## Seitentext
———
Eine vergleichsweise hohe Anzahl an auf Verdachtsmomente zu überprüfenden Einzelobjekten kann häufig als ein Charakteristikum buchzentrierter Provenienzprojekte beschrieben werden, besonders gegenüber Projekten, die anhand anderer Objekt- oder Sammlungstypen forschen. Nur selten haben sich große geraubte Sammlungen en bloc erhalten; meist findet sich Raubgut in unterschiedlichen Gewichtungen in vielen, wenn nicht sogar allen Teilen einer Altbestandsbibliothek. Es ergibt sich also in solchen Large-Scale Collections (Zuschlag 2022, S. 95 f.) oft ein höherer Autopsieaufwand für diejenigen Bestände, für die ein Anfangsverdacht formuliert werden konnte. Dieser Aufwand wird überdies durch die Materialität des Objekts ‚Buch‘ verstärkt: Bei einer vollständigen Untersuchung des Objekts sind hier im Unterschied etwa zu Gemälden oder Statuen unbestreitbar mehr Seiten zu kontrollieren. 

Erscheint es indiskutabel, – um beim selben Bild zu bleiben – eine Statue oder ein Gemälde im Zuge einer Provenienzrecherche nicht sprichwörtlich von allen Seiten zu betrachten, so muss derselbe Ansatz doch auch für das Objekt Buch gelten, obgleich es manchmal mehr Seiten aufweisen kann, als Forschenden lieb ist. Kann man etwa angesichts eines über tausendseitigen, großformatigen Lexikonbands leicht der Versuchung erliegen, die Musterung lediglich auf Einband und Titelei zu beschränken, so würde doch niemand auf die Idee kommen, bei einem Gemälde nur die Vorderseite oder bei einer Statue nicht auch die Unterseite zu betrachten, weil hierfür der Aufwand zu hoch erscheint („Rückseitenbefund“, vgl. Zuschlag 2022, S. 85).

Wie also diesem Masseproblem beikommen? Denn oftmals bleiben auch nach der Anwendung des Ausschlussverfahrens, also der Deklaration von Bänden als ‚nicht verdachtsbehaftet‘, etwa als Ergebnis der Durcharbeitung gegebenenfalls vorhandener Quellen wie Akzessionsjournalen oder verschiedener Findmittel, eine Vielzahl von Büchern als potentiell verdächtig bestehen. Eine noch größere Problematik entsteht, wenn solche ergänzenden Quellen zum Objekt teilweise oder in Gänze fehlen.
———
## Zu erledigende Aufgaben
**A.** Worauf könnte man sich laut dem Text zur Provenienzforschung an Büchern bei einem über tausendseitigen, großformatigen Lexikonband versucht fühlen, die Musterung zu beschränken?
**B.** Greif den Text zur Provenienzforschung an Büchern nach seinem letzten Satz auf und schreib ihn weiter.
———
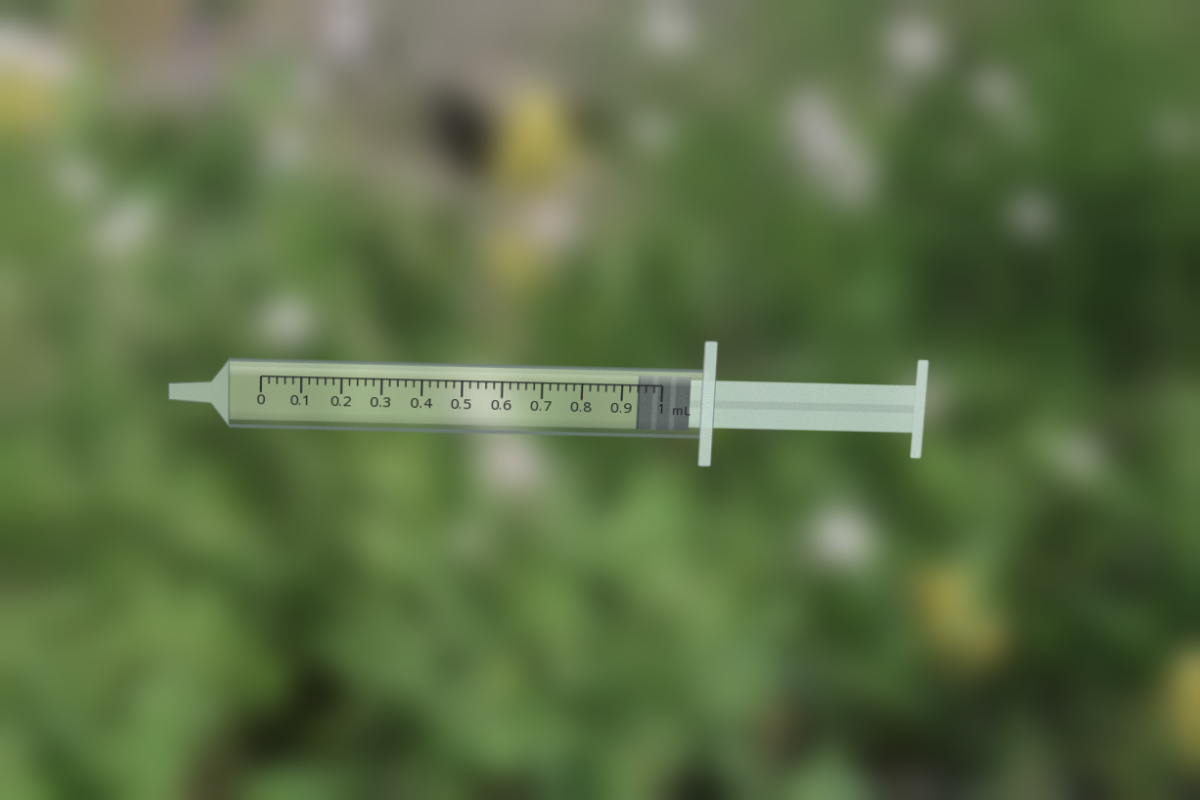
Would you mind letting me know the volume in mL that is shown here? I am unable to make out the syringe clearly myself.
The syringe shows 0.94 mL
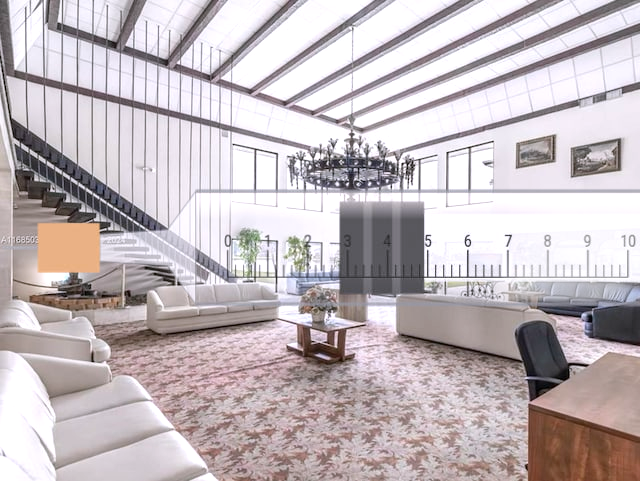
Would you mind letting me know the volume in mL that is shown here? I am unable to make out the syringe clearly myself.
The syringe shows 2.8 mL
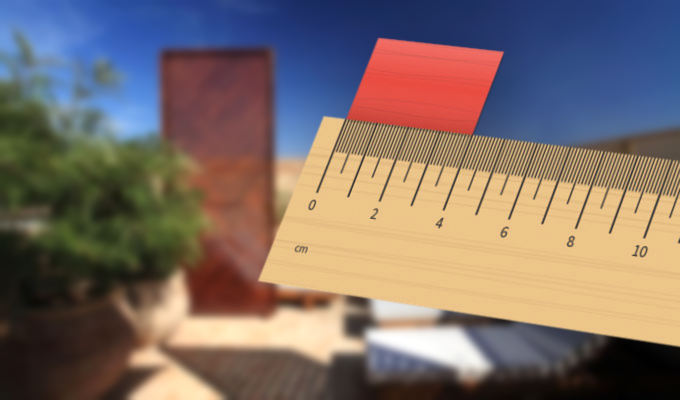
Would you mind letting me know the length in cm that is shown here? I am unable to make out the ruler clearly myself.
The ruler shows 4 cm
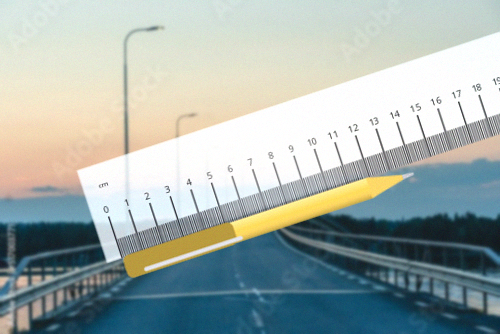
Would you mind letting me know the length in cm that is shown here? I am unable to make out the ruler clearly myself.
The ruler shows 14 cm
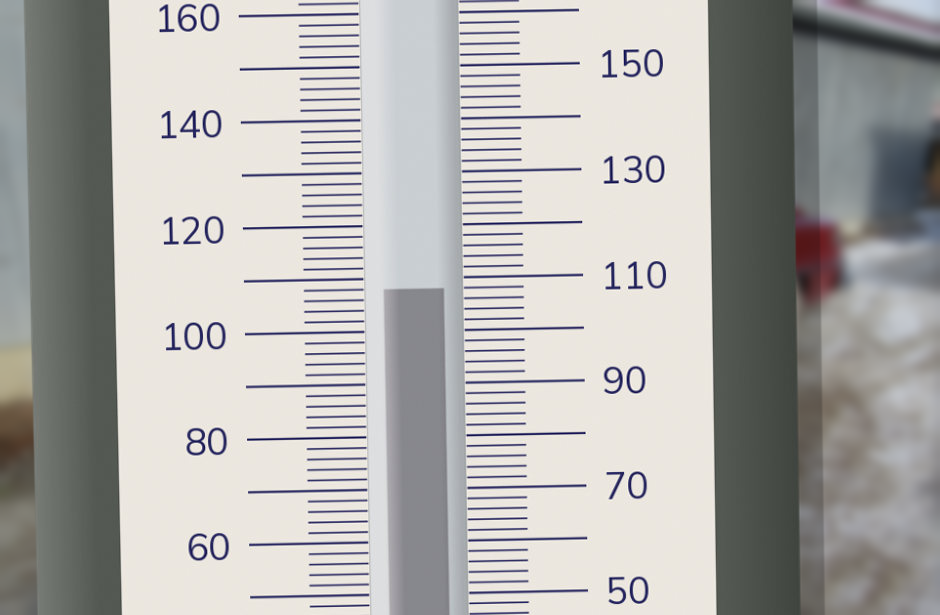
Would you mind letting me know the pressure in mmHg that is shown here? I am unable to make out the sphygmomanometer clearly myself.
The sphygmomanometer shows 108 mmHg
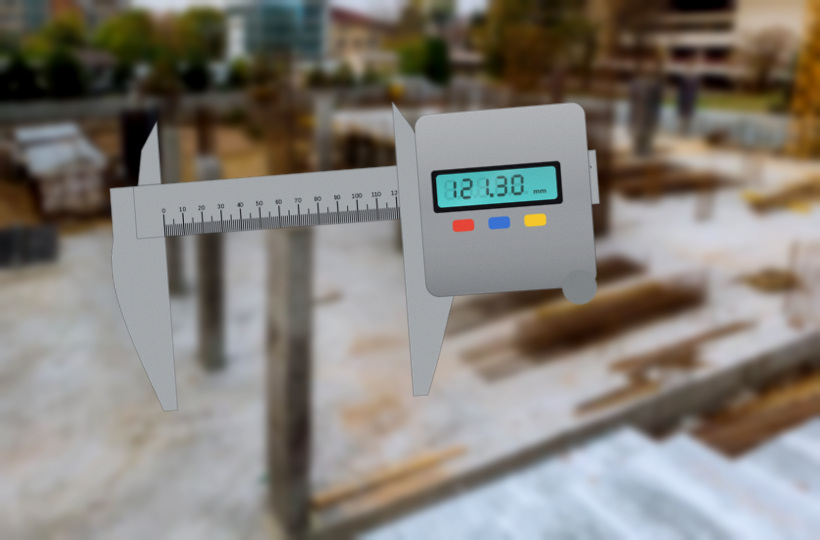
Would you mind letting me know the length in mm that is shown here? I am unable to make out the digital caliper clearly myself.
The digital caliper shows 121.30 mm
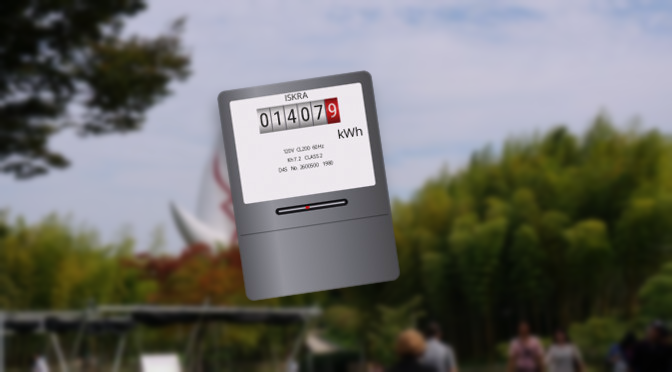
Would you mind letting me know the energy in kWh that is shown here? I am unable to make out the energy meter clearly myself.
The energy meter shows 1407.9 kWh
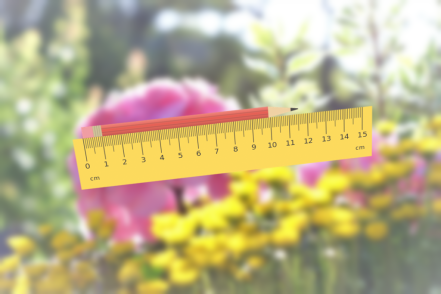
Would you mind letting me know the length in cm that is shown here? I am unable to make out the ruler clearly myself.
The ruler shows 11.5 cm
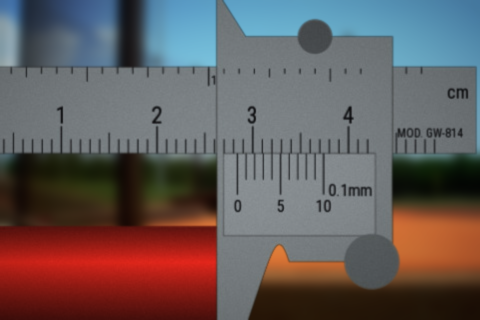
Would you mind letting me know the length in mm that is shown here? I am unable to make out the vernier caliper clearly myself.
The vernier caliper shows 28.4 mm
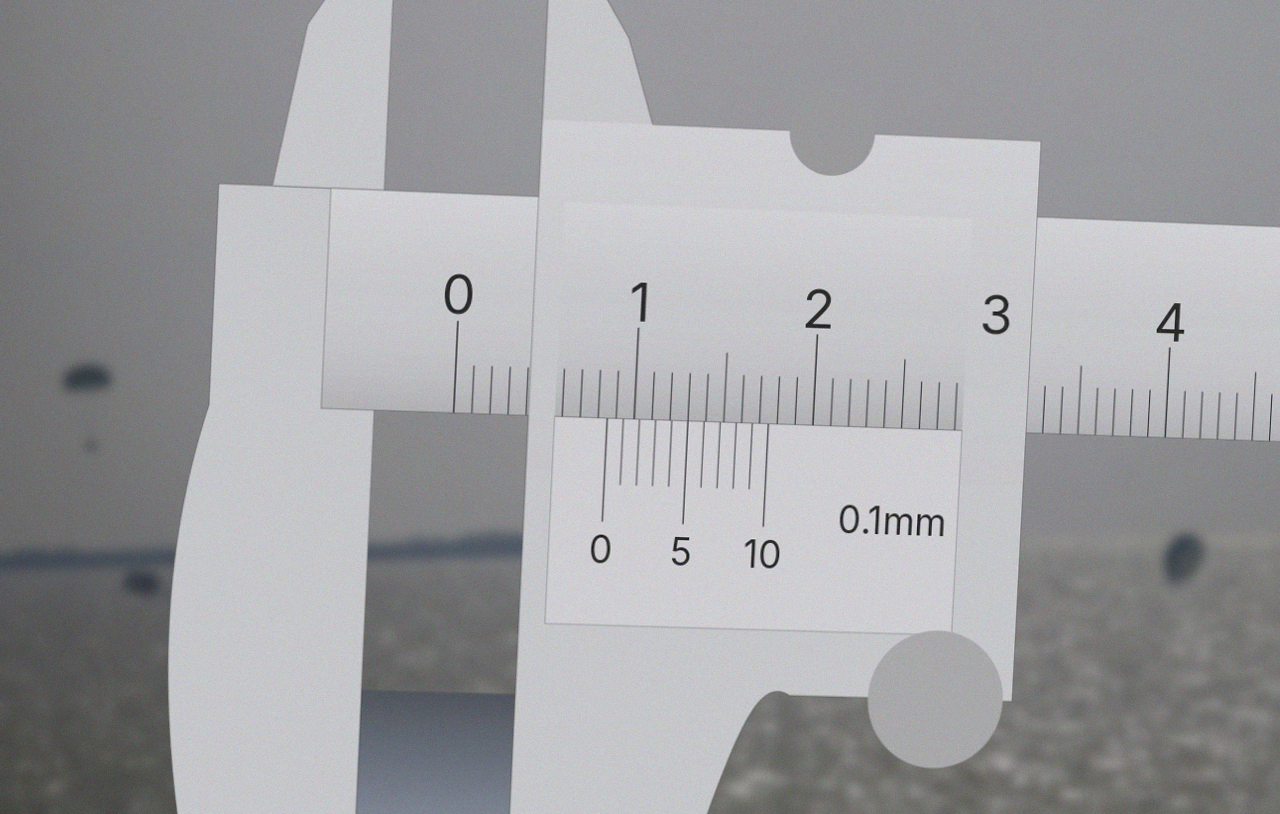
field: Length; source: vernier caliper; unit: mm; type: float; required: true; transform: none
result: 8.5 mm
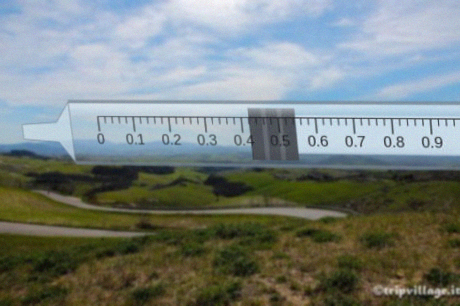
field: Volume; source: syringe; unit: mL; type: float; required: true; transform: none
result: 0.42 mL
———
## Antworten
**A.** Auf Einband und Titelei.

**B.**
Wirft man nun aber auf der Suche nach einem Best Practice-Beispiel einen Blick in gängige Handbücher zur Provenienzforschung, so sind dort erstaunlicherweise keine diesbezüglichen normativen Vorgaben zu finden. Nach einer Auswertung von vier häufig verwendeten, qualitätvollen Handbüchern beziehungsweise Einführungen kann festgestellt werden, dass hier selbstverständlich betont wird, dass autopsiert werden muss und welche Merkmale (meist nur in Auswahl) in oder an einem Buch gefunden werden können, nicht aber, wie genau eine Autopsie vonstatten zu gehen hat und worauf dabei zu achten ist (Albrink 2006, bes. S. 161-163; Alker 2017, bes. S. 16-25; Leitfaden 2019, bes. S. 45-56; Zuschlag 2022, bes. S. 85 f.). Lediglich die Wichtigkeit der Erfassung „sämtliche[r] Hinweise“, also aller in einem Buch vorhandener Provenienzmerkmale, wird betont (Alker 2017, bes. S. 17). Ähnlich verhält es sich bei publizierten Rechercheergebnissen, die auch auf die hinter der Analyse stehende Methodik eingehen, wie etwa denjenigen der NS-Provenienzforschung an der UB Salzburg (Schmoller 2012, bes. S. 129-133) – was jedoch nicht als Kritik verstanden werden soll!

Vorgeschlagen werden kann an dieser Stelle ein dreistufiges Verfahren, das in der ULB Bonn erfolgreich zur Anwendung gebracht wurde: Wurde ein Bestand zur Untersuchung ausgewählt, so kann die Zahl der näher zu analysierenden Bücher in einem ersten Schritt in Bibliothekszugänge der Zeit vor und nach dem Stichjahr 1933 eingeteilt werden. Hierbei sind die Zugänge der Zeit zwischen 1933 und 1945 von besonderem Interesse, für Zugänge nach 1945 lediglich die antiquarischen Erwerbungen oder Bestandszugänge.

In einem zweiten Schritt kann sodann eine oberflächliche Autopsie durchgeführt werden. Durch eine Musterung der äußeren Bereiche eines jeden Buchs (Einband, Titelei etc.) können nun weitere Exemplare von einem Verdacht befreit werden: So lässt sich etwa mittels eines Abgleichs von Erscheinungs- und Akzessionsjahr bestimmen, ob es sich um einen Neukauf der Bibliothek handelt. Weitere Kombinationsmöglichkeiten als Ausschlusskriterien, die jedoch ganz von den Bestandsspezifika abhängen, sind hier denkbar.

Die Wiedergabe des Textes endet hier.